Vendredi 15novembre à Bujumbura, à la veille de la célébration du 17e anniversaire de la Radio Isanganiro, les journalistes ont exprimé les principaux défis auxquels ils font face dans l’exercice de leur métier.
10h. Les locaux de la Radio Isanganiro bouillonnent d’entrain. «Nous faisons souvent face à des chefs collinaires dans plusieurs régions qui entravent la circulation de l’information. Pire, ils mettent une partie de la population à nos trousses pour surveiller nos déplacements.», raconte, B.U., assis devant son poste de travail. Aux soupçons d’autocensure qui pèsent sur Isanganiro, depuis sa réouverture en 2016, B.U. explique: «Nous sommes guidés par le souci de l’équilibre de l’information. Nous préférons souvent renoncer à la diffusion d’une information, majeure soit-t-elle, que déroger à ce principe.»
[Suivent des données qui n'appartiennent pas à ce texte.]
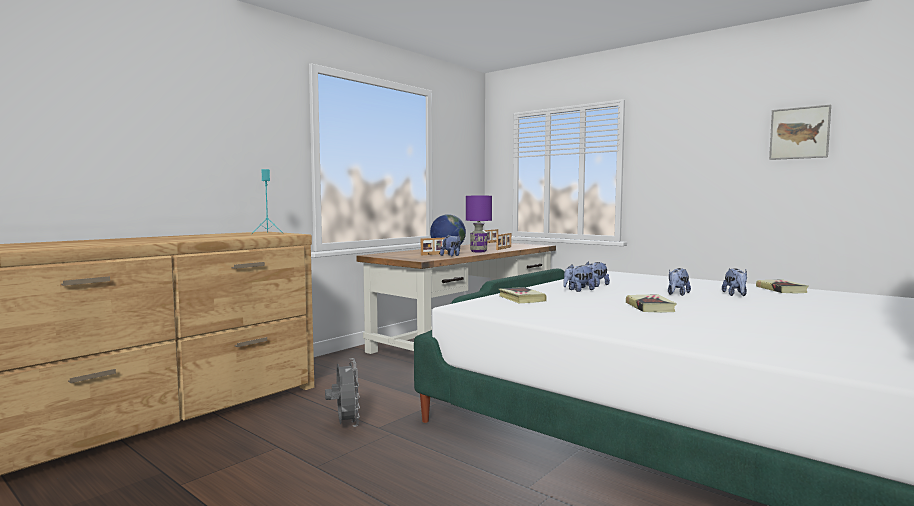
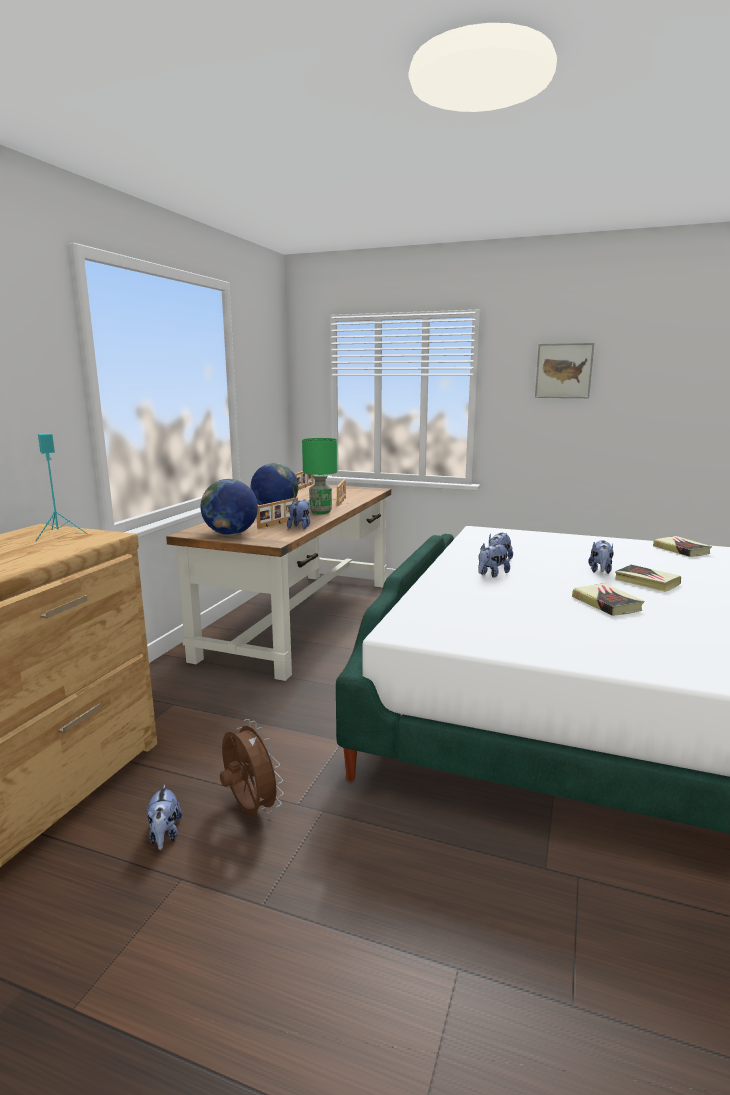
camera: 20 degrees left, 10 degrees up
grey fan [325,358,360,427] -> brown fan [220,719,284,815]
purple table lamp [466,196,492,252] -> green table lamp [302,438,337,514]
book [498,287,547,303] -> book moved to [615,565,681,592]
plush toy [722,268,747,296] -> plush toy moved to [146,784,182,850]
picture [769,105,831,160] -> picture moved to [535,343,594,398]
none -> globe [201,479,258,535]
T.O., une journaliste aguerrie, avance deux catégories de dirigeants qui font dans la rétention de l’information: «Il y a des autorités zélées qui considèrent Isanganiro comme un outil de propagande à la solde de l’opposition. Certains vont jusqu’à soutenir que nous sommes des auxiliaires de Humura et Inzamba (deux organes de presse burundaise en exil, ndlr). L’autre partie est constituée d’administratifs incompétents qui ignorent totalement les prérogatives dues à leur poste, à savoir notamment la communication sur des faits cruciaux survenus dans leur localité (Insécurité, drames naturels, etc.).» T.O. cite également l’impact de la peur inspirée par le climat d’insécurité actuel: «Certaines que la diffusion de l’information nous fournie peut leur valoir des campagnes de menaces et/ ou d’intimidation, une partie de nos sources se sont rétractées.» Cependant, tout n’est pas sombre dans le constat que fait cette professionnelle des médias : «Un certain nombre de nos contacts, admiratifs de notre professionnalisme, nous favorisent toujours un accès meilleur à l’information.»
Dans un autre registre, Sylvère Ntakarutimana, patron d’Isanganiro, a affirmé, à l’issue d’une interview avec la presse, que «donner la parole à l’opposition a toujours fait partie de l’ADN d’Isanganiro. Et cela nous le faisons depuis une époque où il était rare par exemple qu’un groupe rebelle s’exprime sur les ondes d’un média». Sur le cas des journalistes d’Iwacu et leur chauffeur actuellement détenus : «Nous demandons que justice leur soit rendue. Coupables ou innocents, il incombe au droit seul de statuer sur leur cas. En ce qui nous concerne, s’ils sont innocents, nous exigeons qu’ils soient relâchés car le pays a besoin d’eux.» Et de finir sur une note de courage: «Convaincus de l’utilité de notre métier pour la nation, nous y restons fermement attachés, quoi qu’il arrive.»